### YOUR ASSIGNMENT
Copy out exactly each line from the line with "16: (1356, 523)" through the last line of the material below.

-- Opening Marker --

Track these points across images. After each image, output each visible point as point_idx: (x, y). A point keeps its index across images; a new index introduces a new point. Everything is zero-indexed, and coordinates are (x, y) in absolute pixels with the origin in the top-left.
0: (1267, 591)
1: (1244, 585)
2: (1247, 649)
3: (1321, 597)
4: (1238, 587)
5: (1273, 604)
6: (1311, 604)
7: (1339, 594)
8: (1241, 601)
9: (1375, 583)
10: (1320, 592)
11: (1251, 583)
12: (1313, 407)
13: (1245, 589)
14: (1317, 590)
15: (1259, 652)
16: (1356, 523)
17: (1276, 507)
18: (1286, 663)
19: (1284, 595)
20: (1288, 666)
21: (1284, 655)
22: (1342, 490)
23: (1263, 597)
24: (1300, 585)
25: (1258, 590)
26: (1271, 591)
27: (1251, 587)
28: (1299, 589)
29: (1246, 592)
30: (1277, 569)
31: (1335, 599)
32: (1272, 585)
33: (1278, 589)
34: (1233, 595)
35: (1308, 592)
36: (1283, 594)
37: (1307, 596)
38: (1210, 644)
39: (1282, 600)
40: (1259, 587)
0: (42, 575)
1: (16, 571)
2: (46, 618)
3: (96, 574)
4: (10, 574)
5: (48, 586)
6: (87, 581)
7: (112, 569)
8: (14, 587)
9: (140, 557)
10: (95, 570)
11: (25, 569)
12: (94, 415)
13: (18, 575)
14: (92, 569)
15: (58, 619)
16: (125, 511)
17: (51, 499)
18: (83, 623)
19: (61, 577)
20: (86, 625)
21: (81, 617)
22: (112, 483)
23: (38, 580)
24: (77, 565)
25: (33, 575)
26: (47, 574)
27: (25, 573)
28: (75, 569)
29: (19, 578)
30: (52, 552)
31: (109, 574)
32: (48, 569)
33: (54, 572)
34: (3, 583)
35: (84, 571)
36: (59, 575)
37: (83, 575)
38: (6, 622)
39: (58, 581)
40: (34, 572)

-- Closing Marker --

### OUTPUT OF THE EXERCISE
16: (1356, 523)
17: (1276, 507)
18: (1286, 663)
19: (1284, 595)
20: (1288, 666)
21: (1284, 655)
22: (1342, 490)
23: (1263, 597)
24: (1300, 585)
25: (1258, 590)
26: (1271, 591)
27: (1251, 587)
28: (1299, 589)
29: (1246, 592)
30: (1277, 569)
31: (1335, 599)
32: (1272, 585)
33: (1278, 589)
34: (1233, 595)
35: (1308, 592)
36: (1283, 594)
37: (1307, 596)
38: (1210, 644)
39: (1282, 600)
40: (1259, 587)
0: (42, 575)
1: (16, 571)
2: (46, 618)
3: (96, 574)
4: (10, 574)
5: (48, 586)
6: (87, 581)
7: (112, 569)
8: (14, 587)
9: (140, 557)
10: (95, 570)
11: (25, 569)
12: (94, 415)
13: (18, 575)
14: (92, 569)
15: (58, 619)
16: (125, 511)
17: (51, 499)
18: (83, 623)
19: (61, 577)
20: (86, 625)
21: (81, 617)
22: (112, 483)
23: (38, 580)
24: (77, 565)
25: (33, 575)
26: (47, 574)
27: (25, 573)
28: (75, 569)
29: (19, 578)
30: (52, 552)
31: (109, 574)
32: (48, 569)
33: (54, 572)
34: (3, 583)
35: (84, 571)
36: (59, 575)
37: (83, 575)
38: (6, 622)
39: (58, 581)
40: (34, 572)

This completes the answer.